Их как-то можно связать или все есть в одной программке?

Очень благодарен заранее.:rolleyes:

----------


## dronofill

а не мог бы скинуть ? ссылки, Что бы скачатЬ)? 

У тебя ж леченные версии...

----------


## Maksy_G

общепит брать лучше на платформе 8

----------


## dronofill

Кафе бар ?) на какой платформе?
если ) можно ссылку)

----------


## Maksy_G

он от ключа не отучен
платформа 8.1

----------


## Muhin555

> Мне необходимо собрать такую системку, чтобы в кафе можно было управлять складом товаров, приготовление, рецептура блюд, отправка готовых блюд на кассу, и соответственно рабочее место кассира, чтоб можно было продавать блюда.
> А также продажа товаров напрямую со склада с наценкой кафе.
> 
> Подскажи плиз, какая программка все это включает?
> Скачал Общепит 8 Проф. Лазию, пока не понимаю, как там повару работать, как кассиру, как составлять план-меню на день и т.д.
> 
> Скачал также Р+Б+К 2.5 сетевую и Общепит 6.
> Их как-то можно связать или все есть в одной программке?
> 
> Очень благодарен заранее.:rolleyes:


скачай мануал к РБК и прочти про выгрузку в 1С Бухгалтерию.... аналогично и в Общепит 6.0 делается....

----------


## AllexNT

Забудь про Рарус Общепит.
Советую воспользоваться разработкой фирмы СофтБаланс.
Конфигурации Трактир.Бэкофис и трактир.Фронтофис.
По сравнению с Рарусом небо и земля. И в настройке легче, небудешь особо маяться.
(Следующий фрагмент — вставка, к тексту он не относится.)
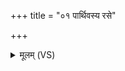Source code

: +++
title = "०१ पार्थिवस्य रसे"

+++
<details><summary>मूलम् (VS)</summary>

पार्थि॑वस्य॒ रसे॑ देवा॒ भग॑स्य त॒न्वो॑३ बले॑। आ॑यु॒ष्य॑म॒स्मा अ॒ग्निः सूर्यो॒ वर्च॒ आ धा॒द्बृह॒स्पतिः॑ ॥
</details>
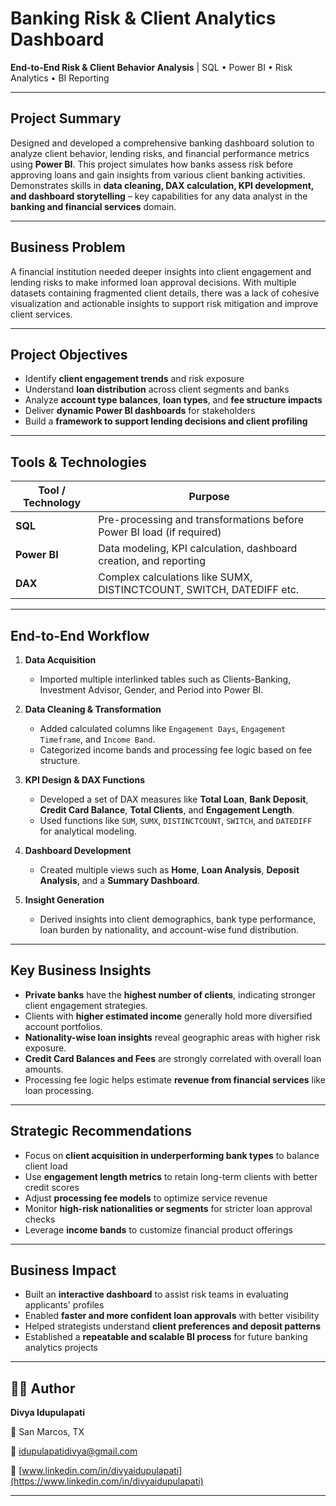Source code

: # Banking Risk & Client Analytics Dashboard

**End-to-End Risk & Client Behavior Analysis** | SQL • Power BI • Risk Analytics • BI Reporting

---

## Project Summary

Designed and developed a comprehensive banking dashboard solution to analyze client behavior, lending risks, and financial performance metrics using **Power BI**. This project simulates how banks assess risk before approving loans and gain insights from various client banking activities. Demonstrates skills in **data cleaning, DAX calculation, KPI development, and dashboard storytelling** – key capabilities for any data analyst in the **banking and financial services** domain.

---

## Business Problem

A financial institution needed deeper insights into client engagement and lending risks to make informed loan approval decisions. With multiple datasets containing fragmented client details, there was a lack of cohesive visualization and actionable insights to support risk mitigation and improve client services.

---

##  Project Objectives

* Identify **client engagement trends** and risk exposure
* Understand **loan distribution** across client segments and banks
* Analyze **account type balances**, **loan types**, and **fee structure impacts**
* Deliver **dynamic Power BI dashboards** for stakeholders
* Build a **framework to support lending decisions and client profiling**

---

## Tools & Technologies

| Tool / Technology | Purpose                                                               |
| ----------------- | --------------------------------------------------------------------- |
| **SQL**           | Pre-processing and transformations before Power BI load (if required) |
| **Power BI**      | Data modeling, KPI calculation, dashboard creation, and reporting     |
| **DAX**           | Complex calculations like SUMX, DISTINCTCOUNT, SWITCH, DATEDIFF etc.  |

---

## End-to-End Workflow

1. **Data Acquisition**

   * Imported multiple interlinked tables such as Clients-Banking, Investment Advisor, Gender, and Period into Power BI.

2. **Data Cleaning & Transformation**

   * Added calculated columns like `Engagement Days`, `Engagement Timeframe`, and `Income Band`.
   * Categorized income bands and processing fee logic based on fee structure.

3. **KPI Design & DAX Functions**

   * Developed a set of DAX measures like **Total Loan**, **Bank Deposit**, **Credit Card Balance**, **Total Clients**, and **Engagement Length**.
   * Used functions like `SUM`, `SUMX`, `DISTINCTCOUNT`, `SWITCH`, and `DATEDIFF` for analytical modeling.

4. **Dashboard Development**

   * Created multiple views such as **Home**, **Loan Analysis**, **Deposit Analysis**, and a **Summary Dashboard**.

5. **Insight Generation**

   * Derived insights into client demographics, bank type performance, loan burden by nationality, and account-wise fund distribution.

---

##  Key Business Insights

* **Private banks** have the **highest number of clients**, indicating stronger client engagement strategies.
* Clients with **higher estimated income** generally hold more diversified account portfolios.
* **Nationality-wise loan insights** reveal geographic areas with higher risk exposure.
* **Credit Card Balances and Fees** are strongly correlated with overall loan amounts.
* Processing fee logic helps estimate **revenue from financial services** like loan processing.

---

## Strategic Recommendations

* Focus on **client acquisition in underperforming bank types** to balance client load
* Use **engagement length metrics** to retain long-term clients with better credit scores
* Adjust **processing fee models** to optimize service revenue
* Monitor **high-risk nationalities or segments** for stricter loan approval checks
* Leverage **income bands** to customize financial product offerings

---

##  Business Impact

* Built an **interactive dashboard** to assist risk teams in evaluating applicants' profiles
* Enabled **faster and more confident loan approvals** with better visibility
* Helped strategists understand **client preferences and deposit patterns**
* Established a **repeatable and scalable BI process** for future banking analytics projects

---

## 👩‍💻 Author

**Divya Idupulapati**

📍 San Marcos, TX

📧 [idupulapatidivya@gmail.com](mailto:idupulapatidivya@gmail.com)

🔗 [www.linkedin.com/in/divyaidupulapati](https://www.linkedin.com/in/divyaidupulapati)

---

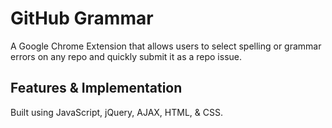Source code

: # GitHub Grammar

A Google Chrome Extension that allows users to select spelling or grammar errors on any repo and quickly submit it as a repo issue.


## Features & Implementation

Built using JavaScript, jQuery, AJAX, HTML, & CSS.
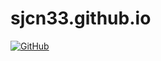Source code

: # sjcn33.github.io
[![GitHub](https://img.shields.io/github/license/sjcn33/sjcn33.github.io)](https://www.gnu.org/licenses/gpl-3.0.html)
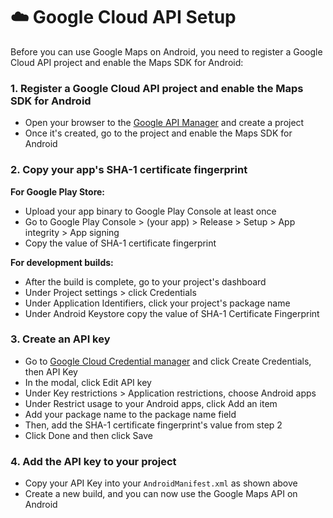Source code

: # ☁️ Google Cloud API Setup

Before you can use Google Maps on Android, you need to register a Google Cloud API project and enable the Maps SDK for Android:

### 1. Register a Google Cloud API project and enable the Maps SDK for Android

- Open your browser to the [Google API Manager](https://console.cloud.google.com/) and create a project
- Once it's created, go to the project and enable the Maps SDK for Android

### 2. Copy your app's SHA-1 certificate fingerprint

**For Google Play Store:**

- Upload your app binary to Google Play Console at least once
- Go to Google Play Console > (your app) > Release > Setup > App integrity > App signing
- Copy the value of SHA-1 certificate fingerprint

**For development builds:**

- After the build is complete, go to your project's dashboard
- Under Project settings > click Credentials
- Under Application Identifiers, click your project's package name
- Under Android Keystore copy the value of SHA-1 Certificate Fingerprint

### 3. Create an API key

- Go to [Google Cloud Credential manager](https://console.cloud.google.com/apis/credentials) and click Create Credentials, then API Key
- In the modal, click Edit API key
- Under Key restrictions > Application restrictions, choose Android apps
- Under Restrict usage to your Android apps, click Add an item
- Add your package name to the package name field
- Then, add the SHA-1 certificate fingerprint's value from step 2
- Click Done and then click Save

### 4. Add the API key to your project

- Copy your API Key into your `AndroidManifest.xml` as shown above
- Create a new build, and you can now use the Google Maps API on Android

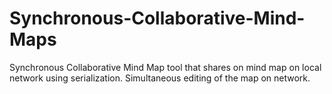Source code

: # Synchronous-Collaborative-Mind-Maps
Synchronous Collaborative Mind Map tool that shares on mind map on local network using serialization.  Simultaneous editing of the map on network.
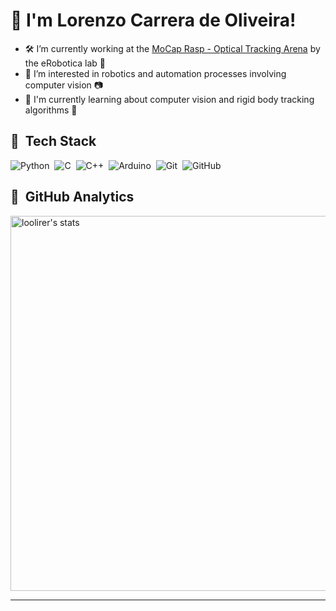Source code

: # 👋 I'm Lorenzo Carrera de Oliveira!

- 🛠 I’m currently working at the [MoCap Rasp - Optical Tracking Arena](https://github.com/debOliveira/MoCapRasp) by the eRobotica lab 🦾
- 👀 I’m interested in robotics and automation processes involving computer vision 📷
- 📝 I'm currently learning about computer vision and rigid body tracking algorithms 🔎

## 💾 &nbsp;Tech Stack
![Python](https://img.shields.io/badge/-Python-05122A?style=flat&logo=python)&nbsp;
![C](https://img.shields.io/badge/-C-05122A?style=flat&logo=c)&nbsp;
![C++](https://img.shields.io/badge/-C++-05122A?style=flat&logo=c)&nbsp;
![Arduino](https://img.shields.io/badge/-Arduino-05122A?style=flat&logo=arduino)&nbsp;
![Git](https://img.shields.io/badge/-Git-05122A?style=flat&logo=git)&nbsp;
![GitHub](https://img.shields.io/badge/-GitHub-05122A?style=flat&logo=github)&nbsp;

## 🔬 &nbsp;GitHub Analytics

<div >
<img width="600em" src="https://github-readme-stats-sigma-five.vercel.app/api?username=loolirer&show_icons=true&theme=gotham" alt="loolirer's stats"/>
</div>

---
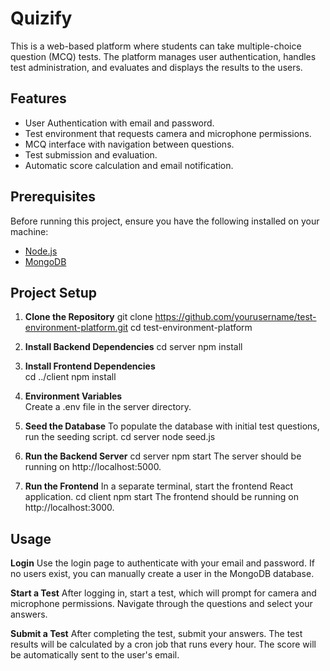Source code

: # Quizify

This is a web-based platform where students can take multiple-choice question (MCQ) tests. The platform manages user authentication, handles test administration, and evaluates and displays the results to the users.

## Features

- User Authentication with email and password.
- Test environment that requests camera and microphone permissions.
- MCQ interface with navigation between questions.
- Test submission and evaluation.
- Automatic score calculation and email notification.

## Prerequisites

Before running this project, ensure you have the following installed on your machine:

- [Node.js](https://nodejs.org/) 
- [MongoDB](https://www.mongodb.com/) 

## Project Setup

1. **Clone the Repository**
   git clone https://github.com/yourusername/test-environment-platform.git
   cd test-environment-platform

2. **Install Backend Dependencies**
   cd server
   npm install

3. **Install Frontend Dependencies**   
    cd ../client
    npm install

4. **Environment Variables**  
    Create a .env file in the server directory.

5. **Seed the Database**
    To populate the database with initial test questions, run the seeding script.
    cd server
    node seed.js

6. **Run the Backend Server**
    cd server
    npm start
    The server should be running on http://localhost:5000.

7. **Run the Frontend**
    In a separate terminal, start the frontend React application.
    cd client
    npm start
    The frontend should be running on http://localhost:3000.


## Usage
**Login**
Use the login page to authenticate with your email and password.
If no users exist, you can manually create a user in the MongoDB database.

**Start a Test**
After logging in, start a test, which will prompt for camera and microphone permissions.
Navigate through the questions and select your answers.

**Submit a Test**
After completing the test, submit your answers.
The test results will be calculated by a cron job that runs every hour.
The score will be automatically sent to the user's email.

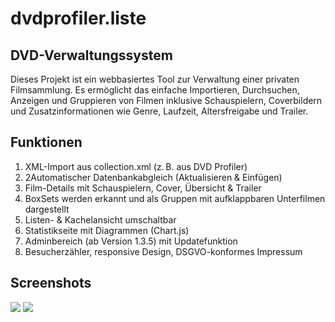 # dvdprofiler.liste
<h2>DVD-Verwaltungssystem</h2>

Dieses Projekt ist ein webbasiertes Tool zur Verwaltung einer privaten Filmsammlung. Es ermöglicht das einfache Importieren, Durchsuchen, Anzeigen und Gruppieren von Filmen inklusive Schauspielern, Coverbildern und Zusatzinformationen wie Genre, Laufzeit, Altersfreigabe und Trailer.

<h2>Funktionen</h2>
<ol>
<li>XML-Import aus collection.xml (z. B. aus DVD Profiler)</li>
<li>2Automatischer Datenbankabgleich (Aktualisieren & Einfügen)</li>
<li>Film-Details mit Schauspielern, Cover, Übersicht & Trailer</li>
<li>BoxSets werden erkannt und als Gruppen mit aufklappbaren Unterfilmen dargestellt</li>
<li>Listen- & Kachelansicht umschaltbar</li>
<li>Statistikseite mit Diagrammen (Chart.js)</li>
<li>Adminbereich (ab Version 1.3.5) mit Updatefunktion</li>
<li>Besucherzähler, responsive Design, DSGVO-konformes Impressum</li>
</ol>

<h2>Screenshots</h2>
<img src="https://rnu.ovh/to"></img>
<img src="https://rnu.ovh/ti"></img>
_Добавлено через 1 минуту 58 секунд_
А что касаемо с выгрузками, загрузками в бухгалерию, то маяться особо не надо.
Все это там уже красиво реализовано. Есть опыт настройки и внедрения того и другого, дак Рарусом особо не рад. ИМХО.

_Добавлено через 2 минуты 16 секунд_
На v7.7 Название конфигурации бэкофиса иное - Трактир.Стандарт ПЛЮС

----------


## dronofill

а поделиться можешь?)

Спасибо)

----------


## AllexNT

Тебе ломаная нужна?
Если до, то таковой у меня нет. Там защита гуардантовскими ключами.
У меня только конфиги. Выкладывать?

----------


## Muhin555

> Тебе ломаная нужна?
> Если до, то таковой у меня нет. Там защита гуардантовскими ключами.
> У меня только конфиги. Выкладывать?


обновить ссылки немешало бы, тем более если есть в наличии последние релизы....

----------


## PAH

> Мне необходимо собрать такую системку, чтобы в кафе можно было управлять складом товаров, приготовление, рецептура блюд, отправка готовых блюд на кассу, и соответственно рабочее место кассира, чтоб можно было продавать блюда.
> А также продажа товаров напрямую со склада с наценкой кафе.
> 
> Подскажи плиз, какая программка все это включает?
> Скачал Общепит 8 Проф. Лазию, пока не понимаю, как там повару работать, как кассиру, как составлять план-меню на день и т.д.
> 
> Скачал также Р+Б+К 2.5 сетевую и Общепит 6.
> Их как-то можно связать или все есть в одной программке?
> 
> Очень благодарен заранее.:rolleyes:


Общепит 6 только ведет учет сырья, калькуляцию, рецептуру, составление блюд.
РБК ведет непосредственно продажу (Разумеется в РБК можно напрямую вбить готовое блюдо в номенклатуру и продавать ее без участия Общепита).

Обмен между ними:
Общепит отправляет в РБК готовые блюда для продажи.
РБК отправляет в Общепит проданные блюда для вычета со склада.

С Общепитом связываться сильно не стал, т.к. люди пользоваться программой не умеют, а сам сидеть набивать не буду, т.к. занимаюсь только работоспособностью программы.
Так что все по старинке, калькуляция, рецептура и прочее на экселе, а потом вбиваем готовое блюдо в номенклатуру.. хотя и просят запустить Общепит..

з.ы. Работаю с РБК с месяц, в принципе неплохой "бюджетный" вариант для общепитовской точки.

----------


## gyrp

ребята, а трактир v3 можно приручить?прога хорошая но ключика нет.облазил всё нету.давайте общими усилиями

----------


## arturzin

> ребята, а трактир v3 можно приручить?прога хорошая но ключика нет.облазил всё нету.давайте общими усилиями


тоже весь инет облазил и не нашел :(:(:((((((

----------


## leonid30

Приветствую всех. Народ помогите где взять Трактиръ Back-office 7.7 отученую от ключа. Заранее благодарен

----------